Prenuptial Agreements: What You Can & Cannot Do In 1981, the Michigan Legislature adopted a statute allowing for prenuptial agreements. The statute stated, “a contract relating to property made between persons in contemplation of marriage shall remain in full force after the marriage takes place.” (MCL 557.28) That being said, for many years the Michigan judiciary did not permit premarital agreements to be enforceable when it came to divorce, allowing them only to be used upon the death of a party to the marriage.

    In 1991, that changed. In the court decision, Rinvelt v. Rinvelt, the court ruled a prenuptial contract is enforceable, even when it is made in contemplation of divorce.

    That being said, for many years, courts found ways to escape the enforceability of a prenuptial agreement, especially when the terms of the same appeared to be harsh. Different courts found that if there was a mistake, fraud, duress or non-disclosure of a material fact, then the agreement could be avoided. Other courts found if the agreement was so one-sided, it was “unconscionable” and, therefore, unenforceable. While other courts found that when facts and circumstances had materially changed from when the agreement was entered into, enforcing the same would be unfair or unreasonable. See Reid v. Reid (2005).

      Things have materially changed again based on the most recent court decision, Allard v. Allard (January 2017). In Allard, the court held that parties to a prenuptial agreement cannot abrogate the trial court’s authority to exercise its own judgment and make equitable decisions under two specific statutes: MCL 552.401 and MCL 552.23 (1).

      These two statutory provisions permit a trial judge to invade one party’s separate property, i.e. property that they typically owned before the marriage or acquired during the marriage from inheritance or a gift, when to do so was called for by the judge to “do equity” in the divorce case. Typically, the judge would do this because there were insufficient assets for the suitable support and maintenance of one party, or when one party acted during the marriage to improve the separate property of the other.

     When the dust settled from the Allard decision, the court ruled that the parties to a divorce action cannot, through a premarital agreement, compel a court of equity to order a property settlement that the court believes to be inequitable.
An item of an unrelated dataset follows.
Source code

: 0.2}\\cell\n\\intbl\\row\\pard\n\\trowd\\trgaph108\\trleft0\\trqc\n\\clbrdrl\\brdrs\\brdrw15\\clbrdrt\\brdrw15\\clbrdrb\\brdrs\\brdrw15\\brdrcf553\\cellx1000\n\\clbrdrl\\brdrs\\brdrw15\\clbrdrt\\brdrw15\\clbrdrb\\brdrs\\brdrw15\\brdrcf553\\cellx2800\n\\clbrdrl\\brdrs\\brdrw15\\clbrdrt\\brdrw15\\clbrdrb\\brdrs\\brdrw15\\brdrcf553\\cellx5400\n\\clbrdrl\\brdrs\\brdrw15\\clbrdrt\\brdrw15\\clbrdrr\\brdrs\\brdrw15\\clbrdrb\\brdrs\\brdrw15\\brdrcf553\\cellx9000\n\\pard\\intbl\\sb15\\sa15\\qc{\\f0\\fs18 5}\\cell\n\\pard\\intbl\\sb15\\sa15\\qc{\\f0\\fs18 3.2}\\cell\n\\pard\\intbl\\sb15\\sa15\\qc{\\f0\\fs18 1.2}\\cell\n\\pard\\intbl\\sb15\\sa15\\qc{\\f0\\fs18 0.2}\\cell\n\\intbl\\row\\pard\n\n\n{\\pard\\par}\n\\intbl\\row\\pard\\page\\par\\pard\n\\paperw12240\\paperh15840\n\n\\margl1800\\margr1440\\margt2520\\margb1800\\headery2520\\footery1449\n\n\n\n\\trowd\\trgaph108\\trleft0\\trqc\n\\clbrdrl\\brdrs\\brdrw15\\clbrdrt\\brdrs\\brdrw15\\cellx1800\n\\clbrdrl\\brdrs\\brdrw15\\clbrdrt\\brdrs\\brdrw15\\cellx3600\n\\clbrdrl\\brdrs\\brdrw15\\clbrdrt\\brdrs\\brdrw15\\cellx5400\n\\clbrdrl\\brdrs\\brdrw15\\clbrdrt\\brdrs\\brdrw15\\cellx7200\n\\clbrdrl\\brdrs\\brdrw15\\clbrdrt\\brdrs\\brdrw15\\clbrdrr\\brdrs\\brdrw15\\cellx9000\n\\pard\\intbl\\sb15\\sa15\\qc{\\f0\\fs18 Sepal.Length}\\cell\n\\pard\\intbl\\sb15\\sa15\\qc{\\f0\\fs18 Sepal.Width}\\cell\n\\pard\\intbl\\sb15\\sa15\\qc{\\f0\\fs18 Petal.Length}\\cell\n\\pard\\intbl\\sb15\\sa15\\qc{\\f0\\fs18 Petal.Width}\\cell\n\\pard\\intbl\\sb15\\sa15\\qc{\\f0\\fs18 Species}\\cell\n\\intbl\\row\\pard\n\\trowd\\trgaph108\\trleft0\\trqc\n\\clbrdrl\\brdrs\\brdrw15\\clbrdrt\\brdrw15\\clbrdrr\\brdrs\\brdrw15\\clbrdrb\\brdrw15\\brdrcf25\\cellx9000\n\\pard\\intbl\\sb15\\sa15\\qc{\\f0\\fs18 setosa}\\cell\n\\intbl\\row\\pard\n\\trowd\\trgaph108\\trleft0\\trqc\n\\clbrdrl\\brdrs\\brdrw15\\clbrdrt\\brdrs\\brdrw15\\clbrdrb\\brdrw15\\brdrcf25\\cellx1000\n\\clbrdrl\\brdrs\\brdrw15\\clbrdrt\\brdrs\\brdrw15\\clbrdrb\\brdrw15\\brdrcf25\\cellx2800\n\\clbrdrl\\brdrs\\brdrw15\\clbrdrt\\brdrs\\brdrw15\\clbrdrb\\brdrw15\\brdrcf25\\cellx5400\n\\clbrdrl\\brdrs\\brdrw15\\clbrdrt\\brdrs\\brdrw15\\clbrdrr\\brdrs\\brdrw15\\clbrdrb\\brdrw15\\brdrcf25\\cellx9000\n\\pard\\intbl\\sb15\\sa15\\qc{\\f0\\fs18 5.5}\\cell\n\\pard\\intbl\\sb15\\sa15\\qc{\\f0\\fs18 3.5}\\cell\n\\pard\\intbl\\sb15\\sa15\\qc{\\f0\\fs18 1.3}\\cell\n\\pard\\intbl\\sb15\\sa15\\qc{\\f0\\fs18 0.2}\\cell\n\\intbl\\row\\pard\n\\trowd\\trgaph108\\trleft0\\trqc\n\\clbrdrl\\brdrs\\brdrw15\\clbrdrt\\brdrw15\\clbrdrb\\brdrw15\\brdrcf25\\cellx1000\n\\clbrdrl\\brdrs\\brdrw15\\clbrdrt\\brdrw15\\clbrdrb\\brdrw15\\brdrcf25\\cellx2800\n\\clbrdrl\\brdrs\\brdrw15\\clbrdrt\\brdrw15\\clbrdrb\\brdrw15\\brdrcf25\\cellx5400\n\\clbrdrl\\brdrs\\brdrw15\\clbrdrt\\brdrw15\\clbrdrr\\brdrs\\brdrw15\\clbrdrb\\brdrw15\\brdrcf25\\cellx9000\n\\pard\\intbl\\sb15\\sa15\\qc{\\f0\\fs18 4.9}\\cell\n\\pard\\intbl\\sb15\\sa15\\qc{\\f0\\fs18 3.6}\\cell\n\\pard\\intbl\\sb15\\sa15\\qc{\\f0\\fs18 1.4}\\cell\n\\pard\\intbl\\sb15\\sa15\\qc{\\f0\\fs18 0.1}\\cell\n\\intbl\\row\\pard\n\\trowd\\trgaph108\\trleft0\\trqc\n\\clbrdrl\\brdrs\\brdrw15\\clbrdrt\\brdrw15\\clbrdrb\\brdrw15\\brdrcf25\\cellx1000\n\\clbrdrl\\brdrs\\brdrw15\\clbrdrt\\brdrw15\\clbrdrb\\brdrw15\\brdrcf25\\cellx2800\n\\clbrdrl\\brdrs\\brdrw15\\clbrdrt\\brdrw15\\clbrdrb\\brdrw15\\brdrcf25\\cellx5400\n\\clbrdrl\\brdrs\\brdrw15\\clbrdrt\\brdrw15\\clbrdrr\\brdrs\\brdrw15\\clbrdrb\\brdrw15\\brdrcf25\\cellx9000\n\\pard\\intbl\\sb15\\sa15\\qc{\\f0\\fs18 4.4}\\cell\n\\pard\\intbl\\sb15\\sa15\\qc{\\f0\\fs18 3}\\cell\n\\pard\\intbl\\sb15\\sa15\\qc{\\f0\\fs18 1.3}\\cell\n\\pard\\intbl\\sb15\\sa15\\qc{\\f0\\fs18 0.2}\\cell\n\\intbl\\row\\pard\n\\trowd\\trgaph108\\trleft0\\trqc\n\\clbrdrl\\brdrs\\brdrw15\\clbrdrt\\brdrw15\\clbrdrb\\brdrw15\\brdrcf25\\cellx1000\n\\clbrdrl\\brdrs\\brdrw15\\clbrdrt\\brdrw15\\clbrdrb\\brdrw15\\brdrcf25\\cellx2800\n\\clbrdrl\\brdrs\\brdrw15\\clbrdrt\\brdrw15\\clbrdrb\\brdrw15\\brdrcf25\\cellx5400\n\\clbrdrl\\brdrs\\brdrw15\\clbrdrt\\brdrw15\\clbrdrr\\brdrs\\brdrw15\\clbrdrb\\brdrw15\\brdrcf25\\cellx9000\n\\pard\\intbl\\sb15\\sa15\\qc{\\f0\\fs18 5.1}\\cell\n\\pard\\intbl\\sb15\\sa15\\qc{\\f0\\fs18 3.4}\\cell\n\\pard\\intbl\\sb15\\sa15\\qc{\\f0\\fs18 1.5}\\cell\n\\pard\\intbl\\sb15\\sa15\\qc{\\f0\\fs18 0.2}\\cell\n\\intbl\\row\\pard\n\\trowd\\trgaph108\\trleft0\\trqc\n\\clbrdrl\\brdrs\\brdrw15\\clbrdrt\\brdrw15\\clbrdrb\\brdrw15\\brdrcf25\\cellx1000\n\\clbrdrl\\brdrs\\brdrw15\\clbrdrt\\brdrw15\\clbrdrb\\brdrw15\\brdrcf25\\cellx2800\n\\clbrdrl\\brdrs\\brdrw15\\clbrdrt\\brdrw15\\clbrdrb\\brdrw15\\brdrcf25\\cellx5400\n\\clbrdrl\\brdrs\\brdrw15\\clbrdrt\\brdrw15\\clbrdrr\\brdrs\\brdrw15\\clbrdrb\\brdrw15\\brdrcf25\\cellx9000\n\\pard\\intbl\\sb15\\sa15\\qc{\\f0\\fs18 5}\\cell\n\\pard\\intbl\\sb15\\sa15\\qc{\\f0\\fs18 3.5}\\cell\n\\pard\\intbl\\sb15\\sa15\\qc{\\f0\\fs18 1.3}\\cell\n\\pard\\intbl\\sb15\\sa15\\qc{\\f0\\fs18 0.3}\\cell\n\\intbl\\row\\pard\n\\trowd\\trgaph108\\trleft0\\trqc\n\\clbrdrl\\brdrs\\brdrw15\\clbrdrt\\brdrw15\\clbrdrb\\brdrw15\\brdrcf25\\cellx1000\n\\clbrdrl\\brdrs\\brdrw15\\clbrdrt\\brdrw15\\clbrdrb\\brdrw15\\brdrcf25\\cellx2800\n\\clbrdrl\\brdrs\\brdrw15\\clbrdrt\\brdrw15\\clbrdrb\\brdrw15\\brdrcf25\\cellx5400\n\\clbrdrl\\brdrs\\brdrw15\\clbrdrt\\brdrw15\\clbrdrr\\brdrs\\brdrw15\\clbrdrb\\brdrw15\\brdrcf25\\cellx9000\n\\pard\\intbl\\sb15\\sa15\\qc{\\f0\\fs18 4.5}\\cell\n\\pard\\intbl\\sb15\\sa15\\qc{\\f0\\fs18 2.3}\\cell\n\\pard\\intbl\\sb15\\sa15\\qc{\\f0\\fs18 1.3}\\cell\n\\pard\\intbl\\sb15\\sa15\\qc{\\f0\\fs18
Although the parties have a fundamental right to contract as they see fit, they have no right, currently under the law, to take away the court’s power to be fair and equitable to both parties, as the parties divorce. The court ruled to the extent that the parties’ prenuptial agreement attempts to limit the trial court’s equitable authority, it is necessarily void as against both the statute and the public policy codified by our legislature.

     The impact of the Allard decision has raised many questions within the area of family law. The first question is, what happens to existing prenuptial agreements that many attorneys previously drafted for their clients? Will any of these premarital agreements still be enforceable?

      All parties to prenups, and their attorneys, should be concerned about the impact of the Allard decision. The court specifically did find that premarital agreements are enforceable, as long as they do not restrict the trial court’s authority to do equity. The Allard decision indicated that premarital agreements are helpful to the court to identify separate property owned by each party before the contemplated marriage occurs. Again, it needs to be kept in mind, that the assets that are identified as one party’s separate property coming into the marriage will not be invaded, unless the equity and good conscience of the trial court judge requires doing so. A good thought process here is that when making a premarital agreement, it is important to be fair in doing so and consider changing the benefits to one party that might flow after the marriage has lasted for a longer period of time, and also to take into consideration whether it is contemplated that there may be the birth of children that occurs as a result of that marriage.

       The key thing to keep in mind with premarital agreements is that assets that are accumulated or debts that are incurred during the marriage are treated differently by the court than assets that were owned by each party before the marriage. If you can view a marriage as a business partnership, all assets that are acquired or debts that are incurred after the parties say, “I do,” until the parties are divorced are treated differently. Typically, inherited assets are viewed as gifts to one party, and not the product of hard work and labor of either of the married partners. And, as long as those assets are not “co-mingled” and turned into marital assets, the court will generally keep them separate when dividing marital assets in a divorce. That being said, if a party inherits a home and then during the marriage, over the next five or 10 years, both parties work hard to refurbish the home, paint it, make alterations, etc., the court can then treat such improvements as marital improvements and award the other party, who didn’t inherit that property, a portion of the value of such improvements.

       Bottom line- Premarital agreements are helpful to the court. But, per Allard, those premarital agreements cannot prevent invasion of separate property or the award of spousal support, if the court believes that the same is necessary in order to be fair and equitable, considering the length of the marriage and what the other party will receive upon dissolution of the marriage. Make sure to always consult an experienced family law attorney, well in advance of the contemplated marriage if the desire is to protect one’s separate estate from being invaded upon a divorce.